Na substância, a razão está do lado de Centeno, porque todos já sabiam que o Governo prestou uma garantia de Estado ao fundo Lone Star no valor de 3,9 mil milhões de euros e com um prazo de validade de oito anos. E no Orçamento do Estado para 2020, que foi aprovado em Conselho de Ministros antes de ir para o Parlamento, já estava previsto o empréstimo de 850 milhões de euros. E antes de qualquer transferência, as contas do Novo Banco são alvo de várias auditorias, como ficou claro, aliás, do comunicado conjunto desta reunião (uma vitória de Centeno):

  • Ficou também confirmado que as contas do Novo Banco relativas ao exercício de 2019, para além da supervisão do Banco Central Europeu, foram ainda auditadas previamente à concessão deste empréstimo:
  • Em primeiro lugar, pela Ernst & Young, auditora oficial do banco.
  • Em segundo lugar, pela Comissão de Acompanhamento do mecanismo de capital contingente do Novo Banco, composta pelos Dr. José Bracinha Vieira e pelo Dr. José Rodrigues de Jesus.
  • E ainda pelo Agente Verificador designado pelo Fundo de Resolução, Oliver Wyman.

É por isso incompreensível a promessa de Costa (por ignorância ou por taticismo político) feita por duas vezes no espaço de semanas, mas a resposta de Centeno, primeiro na entrevista à TSF, depois no Parlamento, foi um exercício de contorcionismo político que só serviu para se defender e mostrar quem estava a ser irresponsável.

Assistimos a um debate público sobre a remodelação do Governo. Centeno levou até ao limite a defesa da sua posição, expôs o primeiro-ministro, mas foi depois, ele próprio, exposto a uma situação de enorme fragilidade política quando o Presidente da República, com Costa ao seu lado, também defendeu o incumprimento dos contratos, ao afirmar que a transferência para o Novo Banco deveria esperar pelos resultados da auditoria da Deloitte. O Presidente acelerou um desfecho previsível e que só não acabou mesmo formalmente esta noite de 13 de maio porque vivemos uma pandemia, uma crise económica sem precedentes e porque Costa quer gerir a mudança no seu próprio calendário, logo depois da apresentação do Orçamento Retificativo.

Se Mário Centeno já é um ministro das Finanças em lay-off político, e com data de saída do Eurogrupo, António Costa também sai mal desta crise. Primeiro, foi o seu primeiro e principal responsável, depois porque teve de ceder e pedir a Centeno para ficar em funções. A narrativa oficial é a de que é muito importante o papel de Centeno nas discussões europeias do Plano de Recuperação Europeia, depois no orçamento suplementar. Servem para a encenação política, mas ficam as mazelas políticas, que na verdade já vinham desde as eleições de outubro, quando Centeno fez-se de caro para continuar como ministro e só a presidência do Eurogrupo o motivava.

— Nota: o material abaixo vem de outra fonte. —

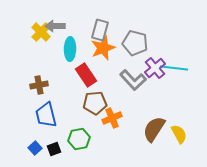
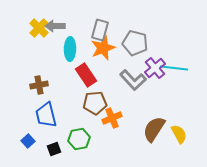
yellow cross: moved 2 px left, 4 px up
blue square: moved 7 px left, 7 px up
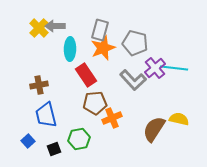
yellow semicircle: moved 15 px up; rotated 48 degrees counterclockwise
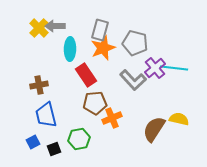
blue square: moved 5 px right, 1 px down; rotated 16 degrees clockwise
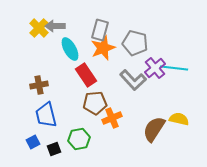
cyan ellipse: rotated 30 degrees counterclockwise
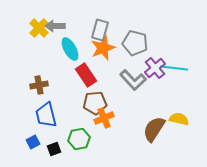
orange cross: moved 8 px left
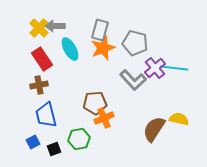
red rectangle: moved 44 px left, 16 px up
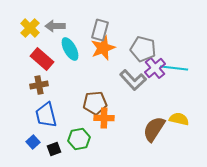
yellow cross: moved 9 px left
gray pentagon: moved 8 px right, 6 px down
red rectangle: rotated 15 degrees counterclockwise
orange cross: rotated 24 degrees clockwise
blue square: rotated 16 degrees counterclockwise
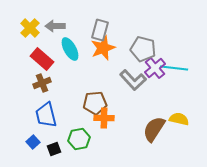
brown cross: moved 3 px right, 2 px up; rotated 12 degrees counterclockwise
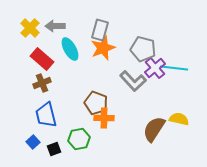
gray L-shape: moved 1 px down
brown pentagon: moved 1 px right; rotated 25 degrees clockwise
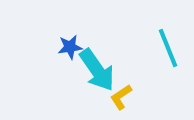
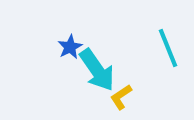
blue star: rotated 20 degrees counterclockwise
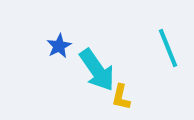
blue star: moved 11 px left, 1 px up
yellow L-shape: rotated 44 degrees counterclockwise
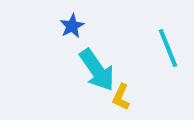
blue star: moved 13 px right, 20 px up
yellow L-shape: rotated 12 degrees clockwise
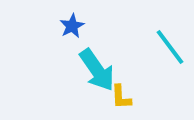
cyan line: moved 2 px right, 1 px up; rotated 15 degrees counterclockwise
yellow L-shape: rotated 28 degrees counterclockwise
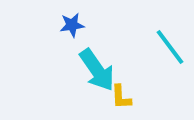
blue star: moved 1 px up; rotated 20 degrees clockwise
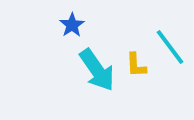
blue star: rotated 25 degrees counterclockwise
yellow L-shape: moved 15 px right, 32 px up
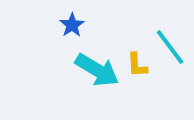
yellow L-shape: moved 1 px right
cyan arrow: rotated 24 degrees counterclockwise
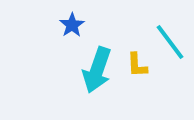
cyan line: moved 5 px up
cyan arrow: rotated 78 degrees clockwise
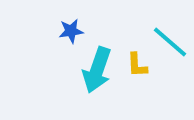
blue star: moved 1 px left, 6 px down; rotated 25 degrees clockwise
cyan line: rotated 12 degrees counterclockwise
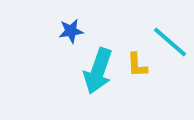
cyan arrow: moved 1 px right, 1 px down
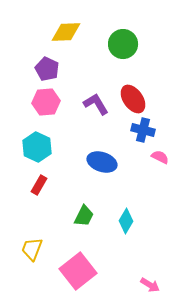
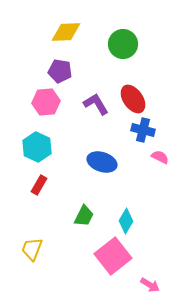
purple pentagon: moved 13 px right, 2 px down; rotated 15 degrees counterclockwise
pink square: moved 35 px right, 15 px up
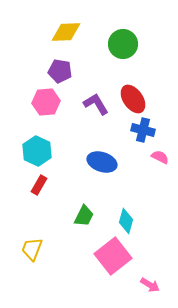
cyan hexagon: moved 4 px down
cyan diamond: rotated 15 degrees counterclockwise
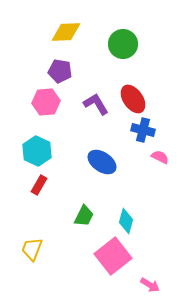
blue ellipse: rotated 16 degrees clockwise
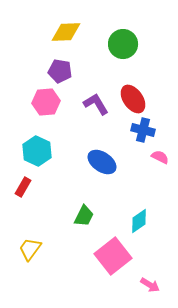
red rectangle: moved 16 px left, 2 px down
cyan diamond: moved 13 px right; rotated 40 degrees clockwise
yellow trapezoid: moved 2 px left; rotated 15 degrees clockwise
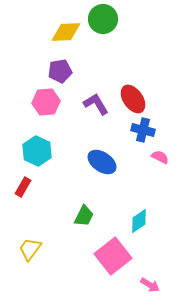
green circle: moved 20 px left, 25 px up
purple pentagon: rotated 20 degrees counterclockwise
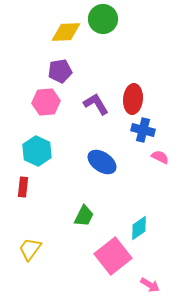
red ellipse: rotated 40 degrees clockwise
red rectangle: rotated 24 degrees counterclockwise
cyan diamond: moved 7 px down
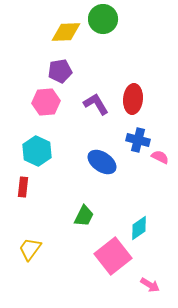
blue cross: moved 5 px left, 10 px down
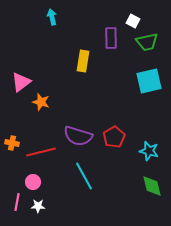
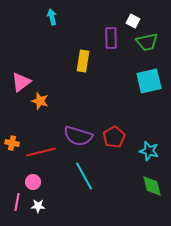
orange star: moved 1 px left, 1 px up
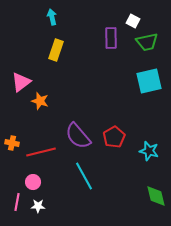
yellow rectangle: moved 27 px left, 11 px up; rotated 10 degrees clockwise
purple semicircle: rotated 32 degrees clockwise
green diamond: moved 4 px right, 10 px down
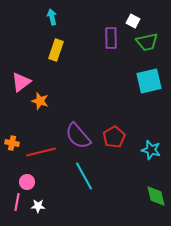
cyan star: moved 2 px right, 1 px up
pink circle: moved 6 px left
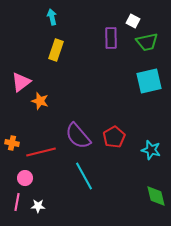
pink circle: moved 2 px left, 4 px up
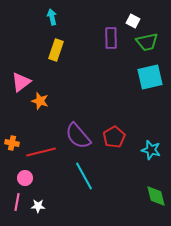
cyan square: moved 1 px right, 4 px up
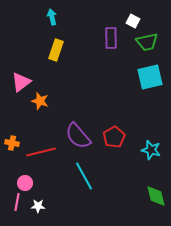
pink circle: moved 5 px down
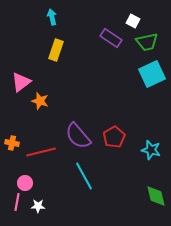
purple rectangle: rotated 55 degrees counterclockwise
cyan square: moved 2 px right, 3 px up; rotated 12 degrees counterclockwise
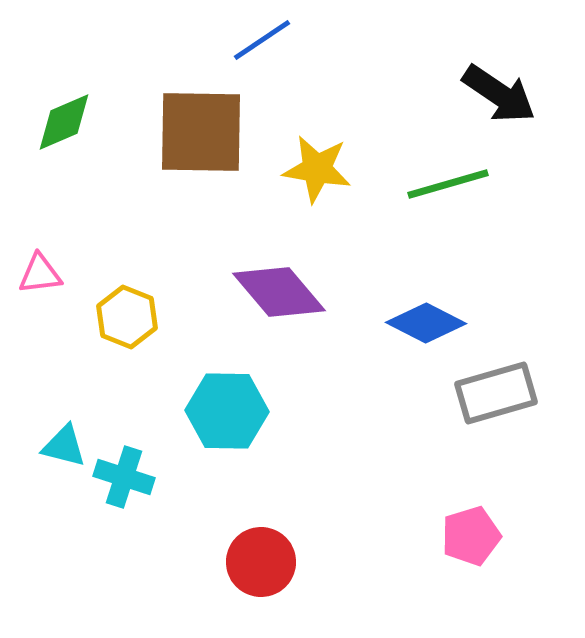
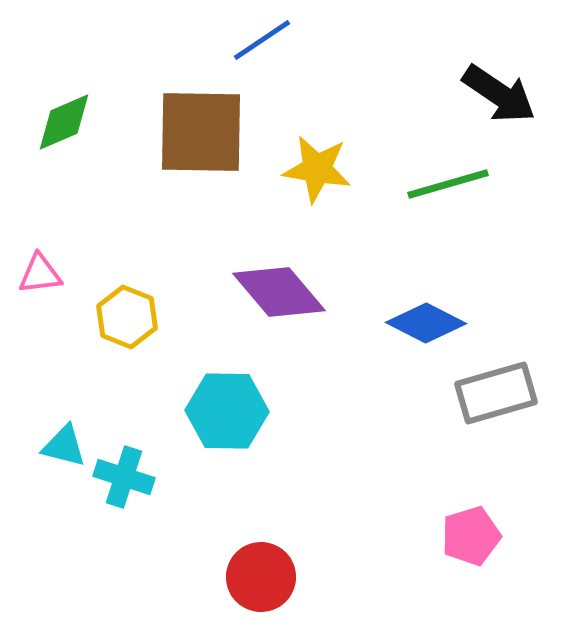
red circle: moved 15 px down
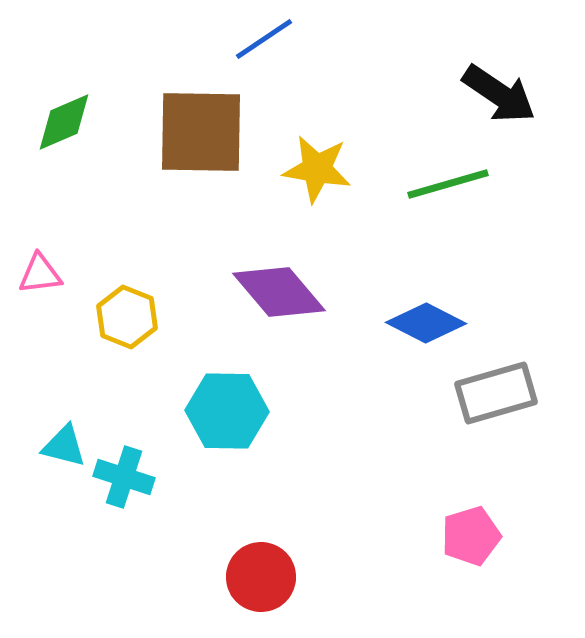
blue line: moved 2 px right, 1 px up
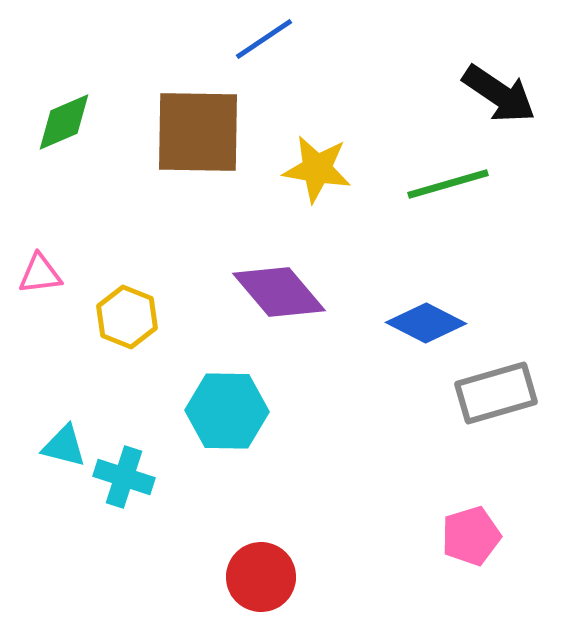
brown square: moved 3 px left
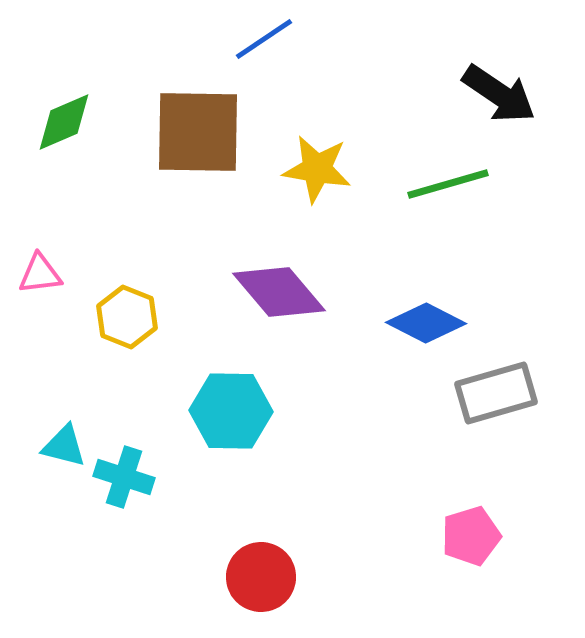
cyan hexagon: moved 4 px right
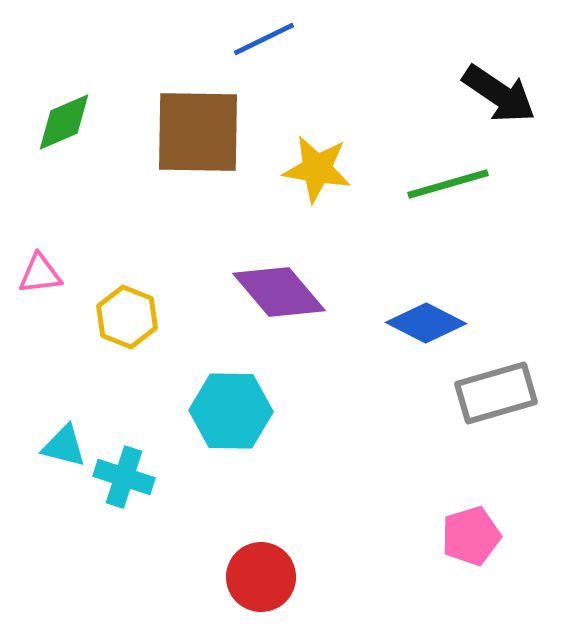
blue line: rotated 8 degrees clockwise
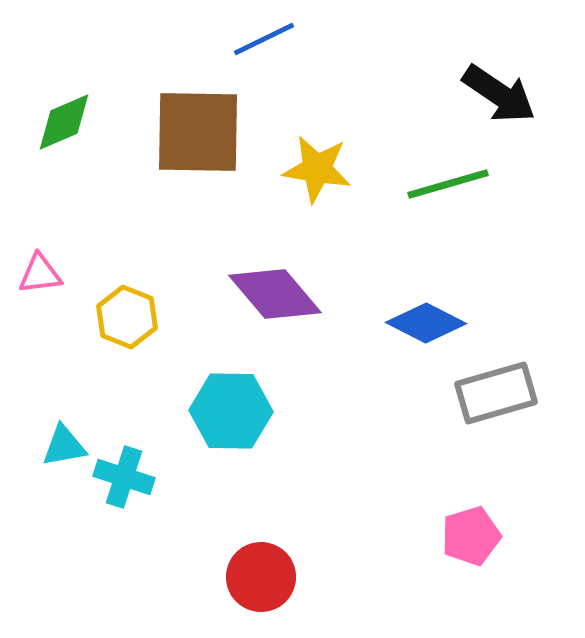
purple diamond: moved 4 px left, 2 px down
cyan triangle: rotated 24 degrees counterclockwise
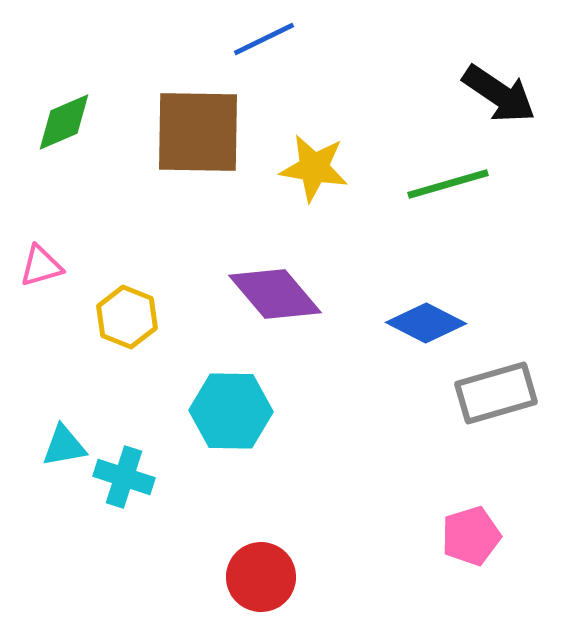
yellow star: moved 3 px left, 1 px up
pink triangle: moved 1 px right, 8 px up; rotated 9 degrees counterclockwise
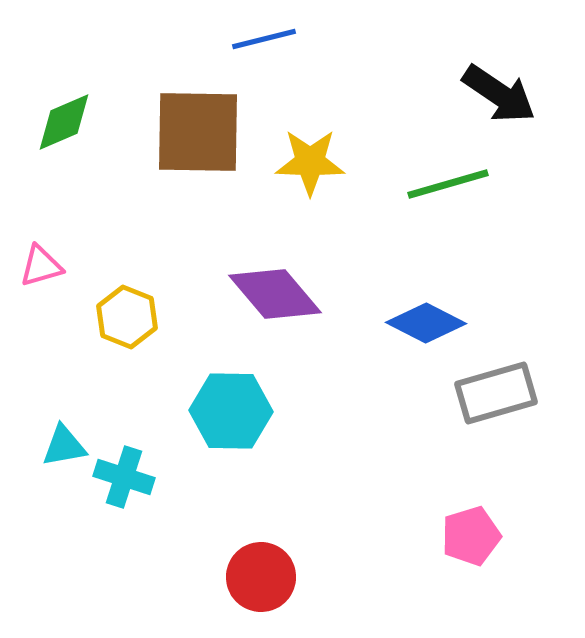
blue line: rotated 12 degrees clockwise
yellow star: moved 4 px left, 6 px up; rotated 8 degrees counterclockwise
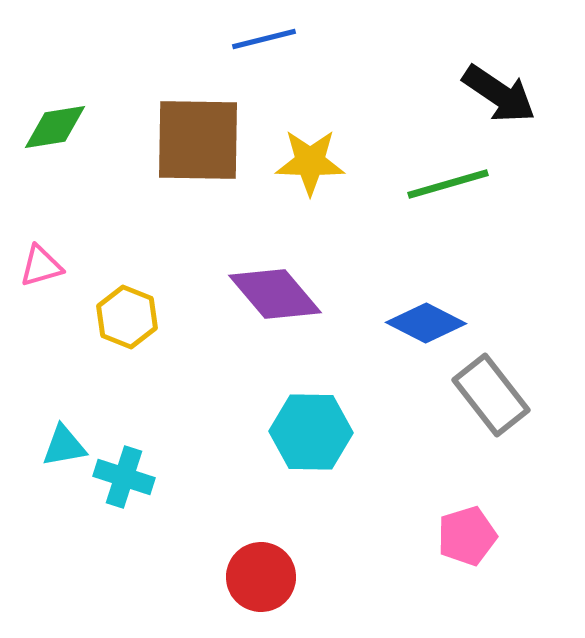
green diamond: moved 9 px left, 5 px down; rotated 14 degrees clockwise
brown square: moved 8 px down
gray rectangle: moved 5 px left, 2 px down; rotated 68 degrees clockwise
cyan hexagon: moved 80 px right, 21 px down
pink pentagon: moved 4 px left
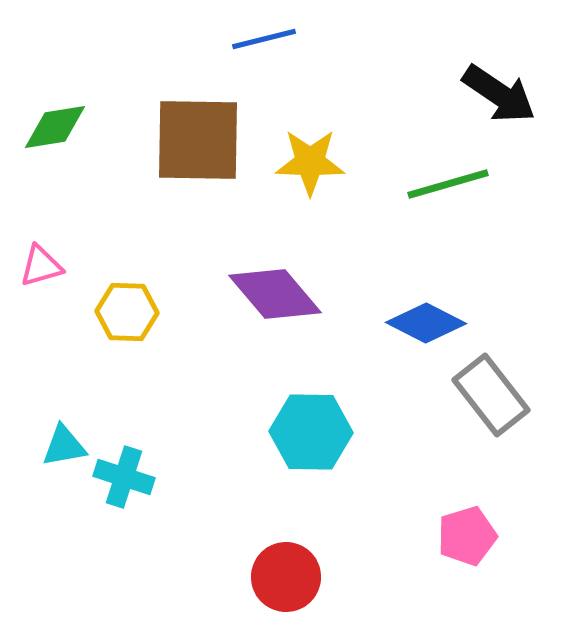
yellow hexagon: moved 5 px up; rotated 20 degrees counterclockwise
red circle: moved 25 px right
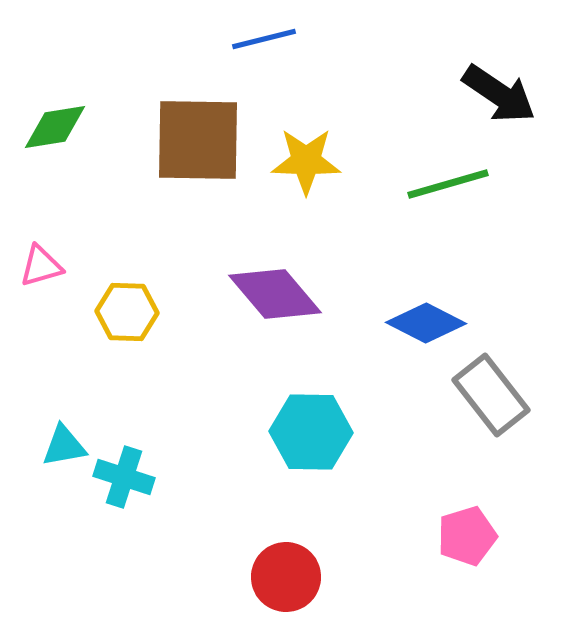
yellow star: moved 4 px left, 1 px up
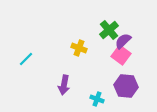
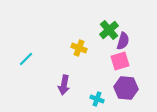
purple semicircle: rotated 150 degrees clockwise
pink square: moved 1 px left, 6 px down; rotated 36 degrees clockwise
purple hexagon: moved 2 px down
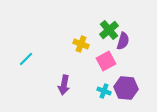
yellow cross: moved 2 px right, 4 px up
pink square: moved 14 px left; rotated 12 degrees counterclockwise
cyan cross: moved 7 px right, 8 px up
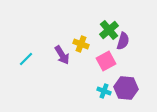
purple arrow: moved 2 px left, 30 px up; rotated 42 degrees counterclockwise
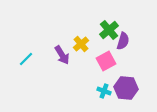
yellow cross: rotated 28 degrees clockwise
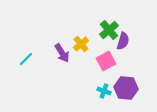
purple arrow: moved 2 px up
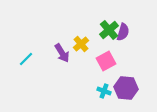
purple semicircle: moved 9 px up
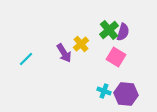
purple arrow: moved 2 px right
pink square: moved 10 px right, 4 px up; rotated 30 degrees counterclockwise
purple hexagon: moved 6 px down
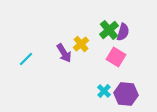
cyan cross: rotated 24 degrees clockwise
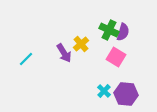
green cross: rotated 24 degrees counterclockwise
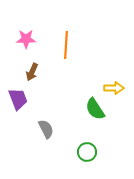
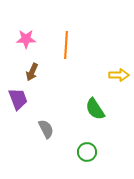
yellow arrow: moved 5 px right, 13 px up
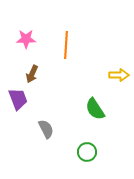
brown arrow: moved 2 px down
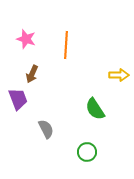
pink star: rotated 18 degrees clockwise
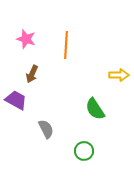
purple trapezoid: moved 2 px left, 1 px down; rotated 40 degrees counterclockwise
green circle: moved 3 px left, 1 px up
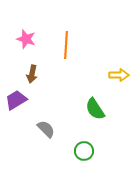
brown arrow: rotated 12 degrees counterclockwise
purple trapezoid: rotated 60 degrees counterclockwise
gray semicircle: rotated 18 degrees counterclockwise
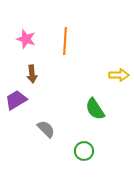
orange line: moved 1 px left, 4 px up
brown arrow: rotated 18 degrees counterclockwise
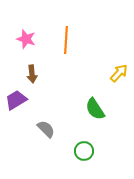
orange line: moved 1 px right, 1 px up
yellow arrow: moved 2 px up; rotated 48 degrees counterclockwise
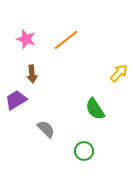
orange line: rotated 48 degrees clockwise
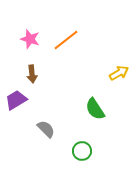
pink star: moved 4 px right
yellow arrow: rotated 18 degrees clockwise
green circle: moved 2 px left
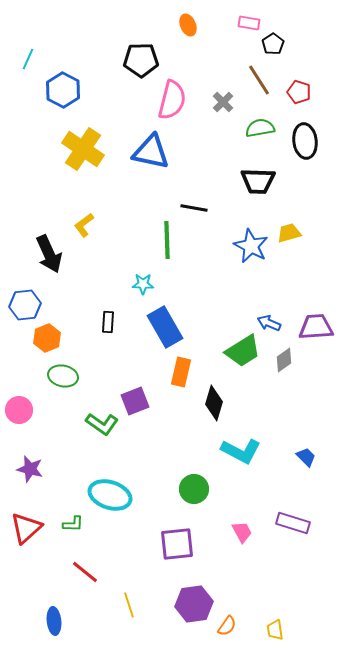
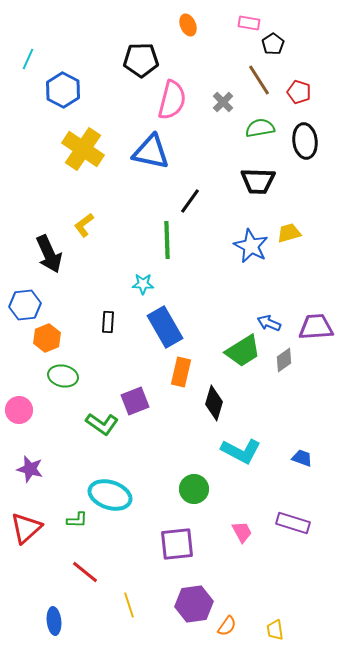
black line at (194, 208): moved 4 px left, 7 px up; rotated 64 degrees counterclockwise
blue trapezoid at (306, 457): moved 4 px left, 1 px down; rotated 25 degrees counterclockwise
green L-shape at (73, 524): moved 4 px right, 4 px up
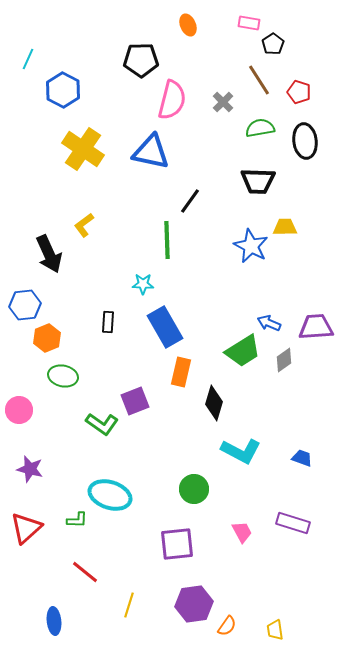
yellow trapezoid at (289, 233): moved 4 px left, 6 px up; rotated 15 degrees clockwise
yellow line at (129, 605): rotated 35 degrees clockwise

O Governo entrou em fase de gestão corrente, e neste momento António Costa já estará a definir o que vai ser o Governo no dia seguinte à aprovação do orçamento suplementar, e desejavelmente com uma decisão da União Europeia sobre os fundos para apoiar a recuperação económica nas mãos.

Este desfecho, com uma espécie de rescisão tão amigável quanto possível e a prazo, pode permitir que Mário Centeno acabe a transferir-se para o Banco de Portugal, quando terminar o mandato do atual governador, Carlos Costa. Talvez tenha sido mesmo esta a condição que Centeno pôs em cima da mesa para não bater com a porta e expor o primeiro-ministro e o Governo à demissão de um ministro das Finanças que levou o saldo orçamental ao excedente.